Save in ASCII

silvercover · Post by **silvercover** » Mon Nov 03, 2008 8:47 pm

Hi,

I need to save returned results (in UTF8) from SQLite database in plain text file with ASCII or ANSI code page. I tried to do it with this :

Code: Select all

WriteString(0, ResultSet$, #PB_Ascii)

But it doesn't save with ANSI code page and save data with UTF-8 format.
what should I do?

Thanks in advance.

Trond · Post by **Trond** » Mon Nov 03, 2008 8:55 pm

If your program is compiled in unicode mode and that doesn't work, there's a bug somewhere. But most likely it works correctly and something else is astray.

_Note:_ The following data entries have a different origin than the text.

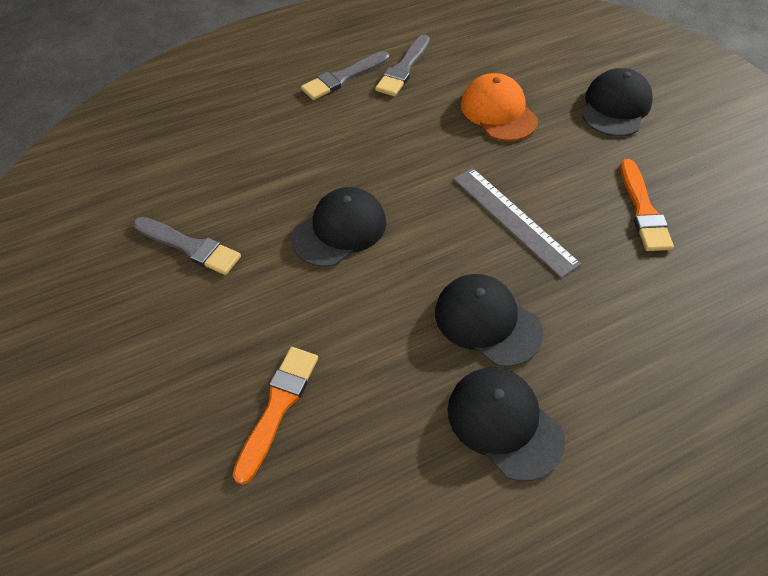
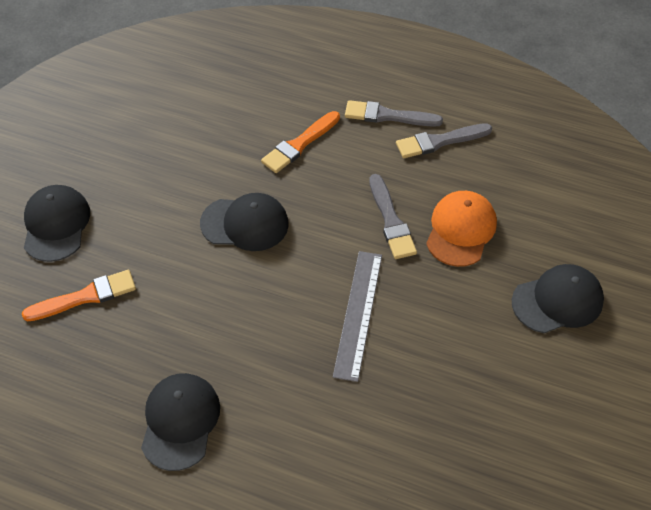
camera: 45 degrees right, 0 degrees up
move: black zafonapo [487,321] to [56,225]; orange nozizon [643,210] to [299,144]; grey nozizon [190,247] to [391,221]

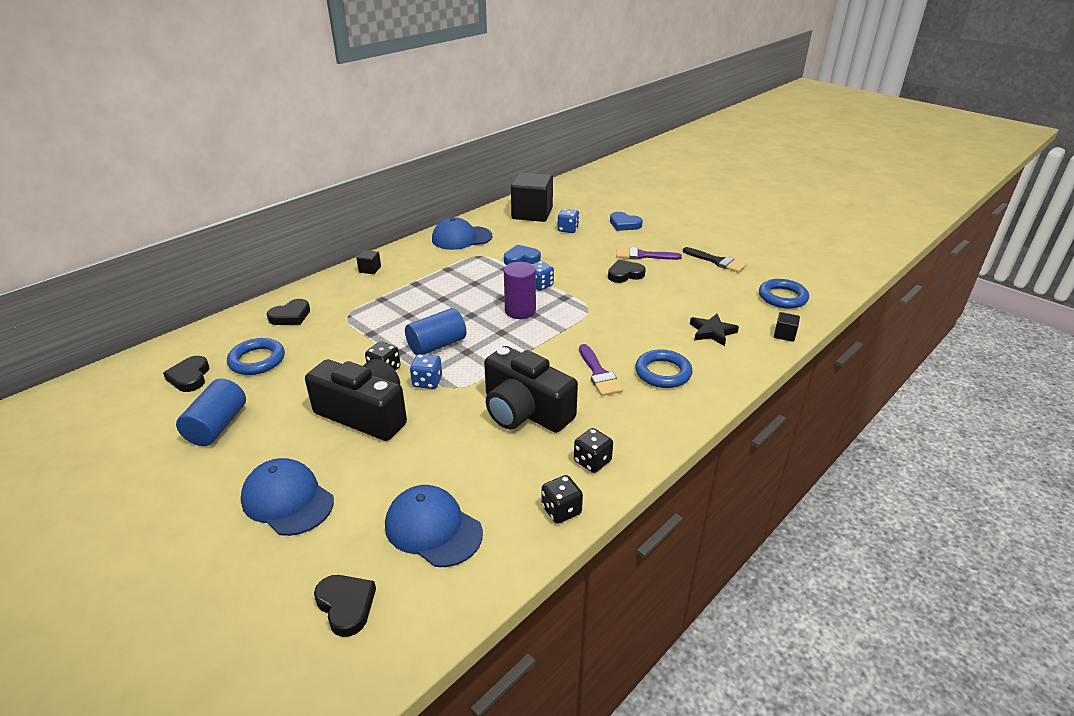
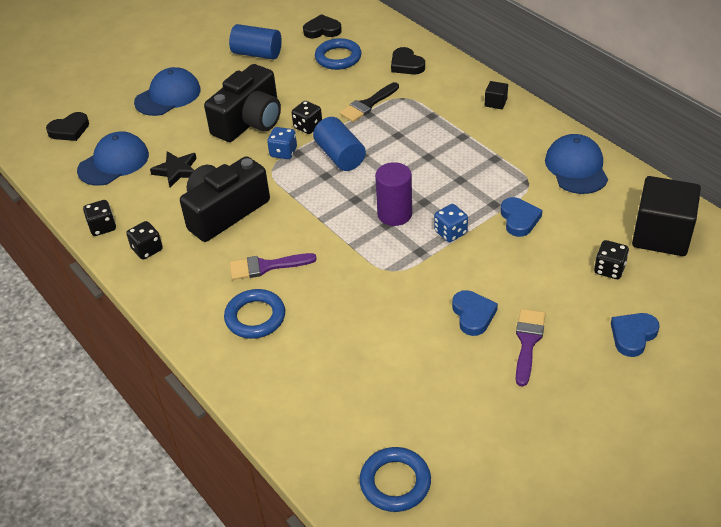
camera: 100 degrees right, 10 degrees up
delete: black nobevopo [784,335]
move: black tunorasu [712,332] to [176,171]; black nozizon [717,261] to [368,104]
recolor: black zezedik [625,274] to blue zezedik [473,315]; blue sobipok [568,229] to black sobipok [609,269]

Demivec · Post by **Demivec** » Mon Nov 03, 2008 8:57 pm

silvercover wrote:Hi,

I need to save returned results (in UTF8) from SQLite database in plain text file with ASCII or ANSI code page. I tried to do it with this :
Code: Select all
WriteString(0, ResultSet$, #PB_Ascii)
But it doesn't save with ANSI code page and save data with UTF-8 format.
what should I do?

Thanks in advance.

Wouldn't you use this?

Code: Select all

WriteString(0, ResultSet$, #PB_UTF8)

silvercover · Post by **silvercover** » Mon Nov 03, 2008 9:07 pm

Wouldn't you use this?

I need to do this because I made a plug-in for a Non-Unicode application. so when I want to pass returned result from plug-in to that app i get some unknown characters. therefor I decided to save returned data in a plain text file with ANSI code page and let that app read results.

I can do this manually with notepad and everything work OK.

If your program is compiled in Unicode mode and that doesn't work, there's a bug somewhere. But most likely it works correctly and something else is astray.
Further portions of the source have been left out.